ENCONTRE-SE ANTES DE ENCONTRAR O AMOR!


Recorrentemente, sou procurado por pessoas que trazem como queixa seus relacionamentos amorosos. Após algum tempo de relação – já quando a flecha de Eros perdeu a validade – relatam sentirem-se sozinhos, infelizes, insatisfeitos, convenientes, incapazes, inseguros, entre tantos sentimentos implicados no contato com o outro. Geralmente, reiteram relacionamentos abusivos, com alto impacto individual tamanho a intensidade das emoções vividas. Como que por uma escolha desmedida, na ânsia de completar o que lhes faltam, depositam suas ilusões no outro e se mantem, ambos, presos numa relação vazia, sem complementariedade e sem alteridade, e, em geral, com grande dependência e resistência ao término.

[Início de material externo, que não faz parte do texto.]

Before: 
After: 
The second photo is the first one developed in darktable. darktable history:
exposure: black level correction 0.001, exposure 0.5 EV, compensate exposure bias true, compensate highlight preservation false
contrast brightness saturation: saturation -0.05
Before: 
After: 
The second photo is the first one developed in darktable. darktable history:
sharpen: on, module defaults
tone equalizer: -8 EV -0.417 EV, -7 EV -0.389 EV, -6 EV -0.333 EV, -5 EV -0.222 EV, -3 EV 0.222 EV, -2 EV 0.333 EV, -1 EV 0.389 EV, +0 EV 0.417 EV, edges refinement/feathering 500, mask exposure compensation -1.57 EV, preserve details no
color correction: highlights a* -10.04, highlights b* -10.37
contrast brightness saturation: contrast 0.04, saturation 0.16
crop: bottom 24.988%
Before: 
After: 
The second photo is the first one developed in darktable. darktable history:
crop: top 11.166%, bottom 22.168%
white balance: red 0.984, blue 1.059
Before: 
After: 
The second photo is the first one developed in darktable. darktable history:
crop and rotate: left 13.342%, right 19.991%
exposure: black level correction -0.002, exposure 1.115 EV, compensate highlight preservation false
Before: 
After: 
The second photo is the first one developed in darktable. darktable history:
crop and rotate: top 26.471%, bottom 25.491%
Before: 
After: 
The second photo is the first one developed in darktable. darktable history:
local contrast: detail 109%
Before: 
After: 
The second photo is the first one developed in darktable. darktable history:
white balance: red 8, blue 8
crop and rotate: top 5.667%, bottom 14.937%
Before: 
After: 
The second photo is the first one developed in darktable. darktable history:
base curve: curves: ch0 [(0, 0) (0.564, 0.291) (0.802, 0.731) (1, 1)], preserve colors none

Por alguma razão desconhecida, mesmo sentindo-se insatisfeitos e infelizes buscam manter a relação que está fadada ao fim. Mais tarde, quando altamente sofridos e amargurados, se permitem olharem para si mesmos e percebem-se presos numa trama insalubre, difícil de se romper e que, muitas vezes, colocam em risco a própria integridade pessoal em vários aspectos da existência.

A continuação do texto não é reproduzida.